Pages

Saturday, September 24, 2011

84 cookies


When I'm stressed, I like to bake.  It relieves stress.  It lets me focus on something I can control.  It's something I'm good at.  

This week I baked 84 cookies.  

It's been a really really busy crazy week.  And this was supposed to be an easy week!  I don't understand why it got so crazy but let me tell you...

I think part of why I've been stressed is because I no longer go home when I have breaks at school.  I enjoy breaks at school because it gives me the potential to work on homework (although that hasn't happened to the extent I would like yet) and it's nice to see people I don't have class with.  But on the other hand, I think there is something really restful about being at home.  Even if your working, it's more restful.  So I think that's really been wearing on me.  Tuesday I left home at 8 and got back at 1 in the morning.  The other days have been pretty similar.  
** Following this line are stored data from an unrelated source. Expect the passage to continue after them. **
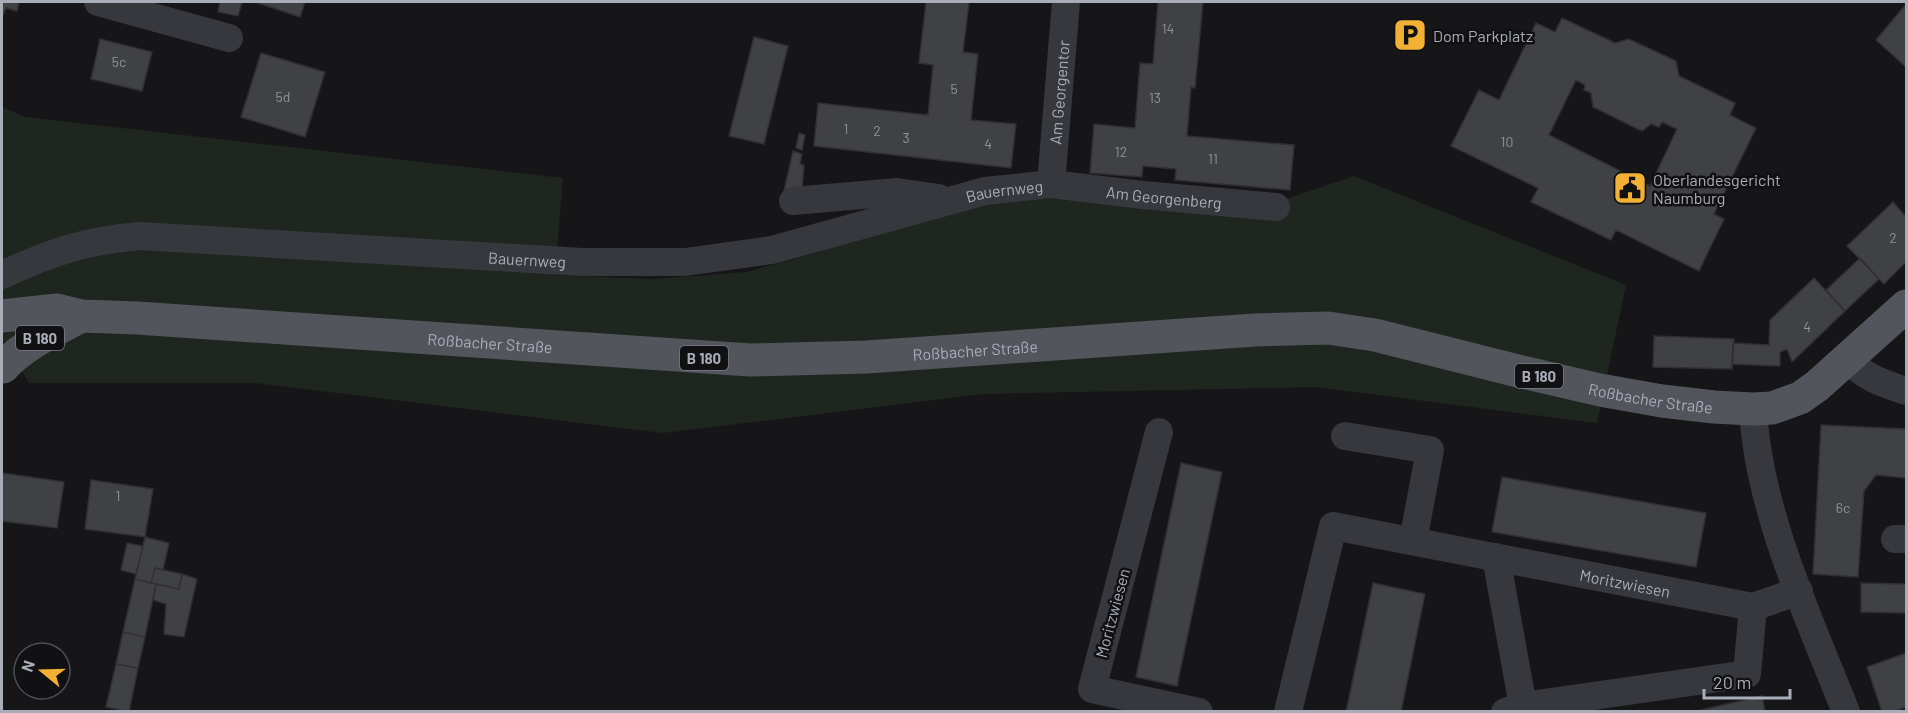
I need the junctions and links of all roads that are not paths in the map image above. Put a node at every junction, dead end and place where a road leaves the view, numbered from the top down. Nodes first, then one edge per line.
1 (98, 2) edge
2 (1066, 2) edge
3 (229, 38) dead end
4 (1051, 184) junction
5 (950, 200) junction
6 (793, 201) dead end
7 (1276, 207) dead end
8 (2, 275) edge
9 (1906, 306) edge
10 (2, 316) edge
11 (81, 316) junction
12 (1848, 358) junction
13 (2, 363) edge
14 (1906, 391) edge
15 (1753, 409) junction
16 (1159, 432) dead end
17 (1346, 436) dead end
18 (1413, 542) junction
19 (1496, 557) junction
20 (1799, 591) junction
21 (1753, 607) junction
22 (1514, 709) edge
23 (1199, 711) edge
24 (1288, 711) edge
25 (1846, 711) edge

1 - 3 street
2 - 4 street, Am Georgentor
4 - 5 street, Bauernweg
4 - 7 street, Am Georgenberg
5 - 6 street
5 - 8 street, Bauernweg
9 - 12 main road, B 180
10 - 11 main road, Roßbacher Straße / B 180
11 - 13 main road, Roßbacher Straße / B 180
11 - 15 main road, Roßbacher Straße / B 180
12 - 14 street
12 - 15 main road, Roßbacher Straße / B 180
15 - 20 street
16 - 23 street, Moritzwiesen
17 - 18 street
18 - 19 street, Moritzwiesen
18 - 24 street, Moritzwiesen
19 - 21 street, Moritzwiesen
19 - 22 street
20 - 21 street
20 - 25 street
21 - 22 street

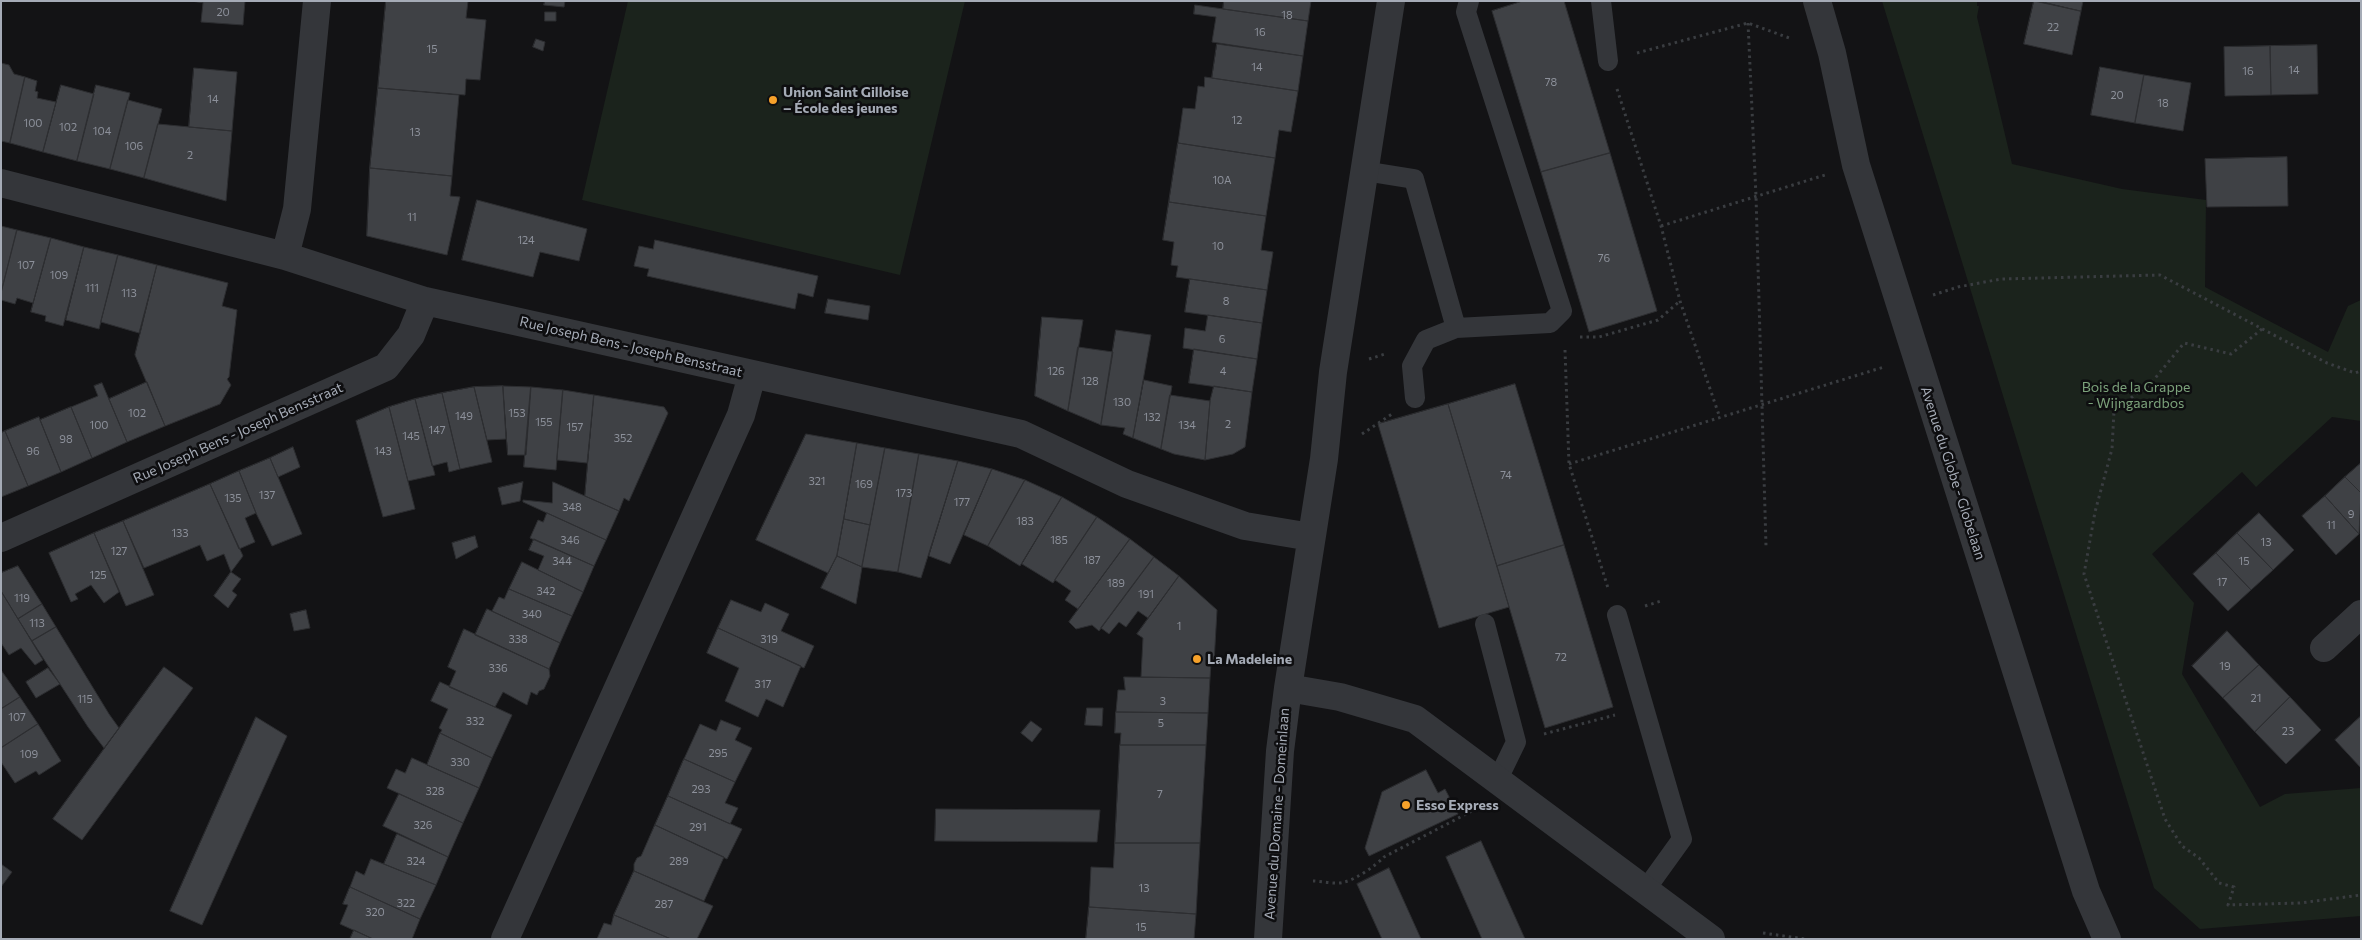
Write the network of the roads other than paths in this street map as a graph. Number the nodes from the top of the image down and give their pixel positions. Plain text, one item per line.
1 (317, 1) edge
2 (1391, 1) edge
3 (1469, 1) edge
4 (1601, 1) edge
5 (1817, 1) edge
6 (1608, 61) road end
7 (1364, 171) junction
8 (1, 183) edge
9 (285, 256) junction
10 (425, 301) junction
11 (1456, 328) junction
12 (752, 375) junction
13 (1415, 398) road end
14 (1311, 537) junction
15 (1, 538) edge
16 (2361, 614) edge
17 (1617, 615) road end
18 (1485, 624) dead end
19 (2324, 648) dead end
20 (1288, 688) junction
21 (1498, 780) junction
22 (1646, 889) junction
23 (505, 939) edge
24 (1268, 939) edge
25 (1712, 939) edge
26 (2107, 939) edge

1 - 9 street
2 - 7 street, Avenue du Domaine - Domeinlaan
3 - 11 lane
4 - 6 lane
5 - 26 street, Avenue du Globe - Globelaan
7 - 11 lane
7 - 14 street, Avenue du Domaine - Domeinlaan
8 - 9 street
9 - 10 street
10 - 12 street, Rue Joseph Bens - Joseph Bensstraat
10 - 15 street, Rue Joseph Bens - Joseph Bensstraat
11 - 13 lane
12 - 14 street, Rue Joseph Bens - Joseph Bensstraat
12 - 23 street
14 - 20 street, Avenue du Domaine - Domeinlaan
16 - 19 street
17 - 22 lane
18 - 21 lane
20 - 21 street
20 - 24 street, Avenue du Domaine - Domeinlaan
21 - 22 street
22 - 25 street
Next week is looking even busier.  I have 3 tests next week.  And we are doing the IV Proxe Station.  I'm really excited for the proxe, it just came at a bad time.  On the plus side, Wednesday and Thursday afternoon classes are canceled since my professor is going to a beer festival.  I am excited for that!  

But I need to start focusing on how I am going to handle stress and busy weeks like these.  To start with, I need to use my time more wisely.  To be more productive at school, and multitask when I am working on simpler things.  And I need to sleep.  I should probably also make time to take bathes with a glass of wine, that would be helpful.  And I need to actually talk about it.  

When I am emotionally and relationally drained, it is really hard to me to be nice and energetic and happy around the people I am most comfortable around and care for me the most.  It just creates problems where there shouldn't be which creates more stress.  So I really need to attempt to change in that way.  Not easy.  

I would also like to start running again.  It would be really beneficial for me to get outside and be more active and I think it would really help me clear my mind.  But there's that whole lack of time thing to deal with...

I feel like I'm just ranting about how crazy life is, but that is all that I can think of right now.  Right now my to-do list is running through my mind, full of things I need get started on.  So, I should probably go.  But I would like to start blogging more consistently.  No promises though.  


Saturday, September 10, 2011

TMI

Today at work a 70 year old man hinted about his sex life.

I know it's important to ask people how they are doing and to be interested in their lives.  I never realized how dangerous that truly was until today.  Too. Much. Information.